Hitler's obsession with vegetarianism, cabin fever in Fort Yukon, and a conversation between a roaming dog and two mangy wolves are fodder for Alaska writer Joe Karson.
``Dining with Hitler and Hemingway,'' is the title of Karson's collection of 13 short stories. Karson lived and wrote in Juneau for several years in the late 1970s and again in the late 1980s before settling in Fairbanks.
During his Juneau years he played banjo in the local bluegrass band Tideline and wrote a play for Perseverance Theatre. His play ``T.V.'' was published by Perseverance as part of its Great Alaska Playrush program.
``I'm into entertaining people. If you put something out there for the public to read, even if it has a message, it should be entertaining,'' Karson said. ``Boring people is the worst thing you can do.''
He said he'll let an idea bounce around in his head a week or two, then sit down and write it all at once.
``When I write the first sentence, I usually know what the last one's going to be. They arrive, beginning, middle and end,'' he said.
He then goes back and edits the story. He also works with a professional editor to hone the work. Some of the stories are just two or three pages long. Short stories are demanding because every word counts, Karson said.
He said a bit of conversation, or a passing image, will inspire a story.
``I try to come at common slices of life, but from a weird angle. Some are almost autobiographical; others, I don't know where they come from,'' he said.
He's an avid writer but said he didn't write the stories with a collection in mind. A combination of opportunities presented itself, including a financial supporter, and he was able to publish 1,000 copies and distribute them to bookstores statewide.

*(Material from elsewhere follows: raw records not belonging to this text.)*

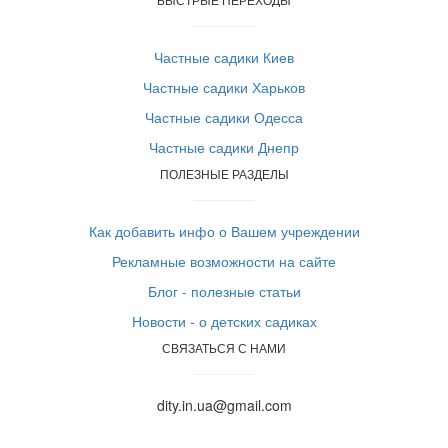
Частные садики Киев
Частные садики Харьков
Частные садики Одесса
Частные садики Днепр
ПОЛЕЗНЫЕ РАЗДЕЛЫ
Как добавить инфо о Вашем учреждении
Рекламные возможности на сайте
Блог - полезные статьи
Новости - о детских садиках
СВЯЗАТЬСЯ С НАМИ
dity.in.ua@gmail.com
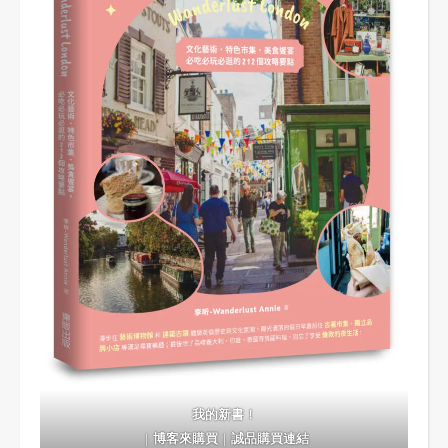
我的新書！
｜
博客來購買
｜
誠品購買連結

He chose a selection of 13 stories he'd written in recent years that seemed representative of his body of work.
``I tried to get a balance -- a dark story, some funny stories, one from a woman's point of view,'' he said.
Several stories have a surreal tone that he said allows him to use language in a different way, or in a different voice.

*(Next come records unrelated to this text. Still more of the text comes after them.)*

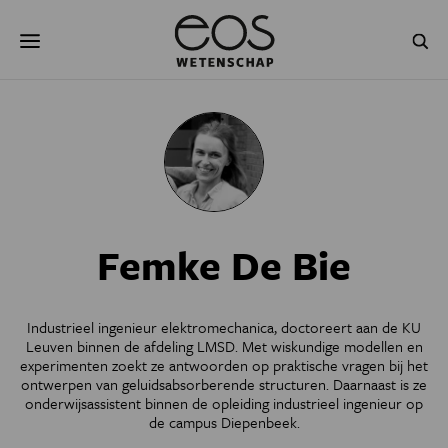
Overslaan
Zoeken
en
naar
de
inhoud
gaan
NATUUR & MILIEU
TECHNOLOGIE
GEZONDHEID
RUIMTE
NATUURWETENSCHAPPEN
GESCHIEDENIS
Femke De Bie
PSYCHE & BREIN
BLOGS
PODCAST
AGENDA
Industrieel ingenieur elektromechanica, doctoreert aan de KU
Leuven binnen de afdeling LMSD. Met wiskundige modellen en
JONGE UITDAGERS
experimenten zoekt ze antwoorden op praktische vragen bij het
ontwerpen van geluidsabsorberende structuren. Daarnaast is ze
onderwijsassistent binnen de opleiding industrieel ingenieur op
de campus Diepenbeek.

About half the stories feature dining or food in the theme or setting, including ``An Afternoon with Adolph,'' the story about Hitler. Karson said that short tale is based on real events.
``Hitler -- the arch fiend of all time -- was a fanatical vegetarian. He was incredibly opposed to drinking and smoking. When he conquered the world, he planned to ban all meat eating, smoking and drinking,'' Karson said.
``I think I portrayed him in an honest light in that story. He was (often) portrayed as a powerful man, but from everything I've ever been able to read about him I think he was an incredibly insecure and weak man driven by his compulsions.''
``Jackpot'' is the longest story in the book at 20 pages. It's a semi-autobiographical tale of Karson's dormitory roommate at a big Midwestern university in the mid-1960s.
``That's the most traditional one in there. The length of the story, way the character develops, the way he meets his fate follows a more traditional short story form,'' Karson said.
Laura Lucas of Juneau designed the book. She's known Karson for years, and said he's always been a good storyteller, with a cynical view of life tempered by a good sense of humor. Her favorite story is an autobiographical tale about Karson's parents called ``Eating.''
``That one was taken out of his life, you can tell. It's him telling a story, and I can hear his voice when I'm reading,'' she said.
Karson makes his living as a carpenter in Fairbanks, which gives him plenty of time to write in the winter.
``I have a lot of stuff bouncing around in my head in the summer. I can sit down in the winter, put down the hammer and pick up the typewriter,'' he said.
He's written a couple of short novels that he hopes to publish next year.
``Dining with Hitler and Hemingway,'' was printed in Anchorage and published by Plumb Bob Press in Fairbanks. It's available at Hearthside Books and Rainy Day Books in Juneau.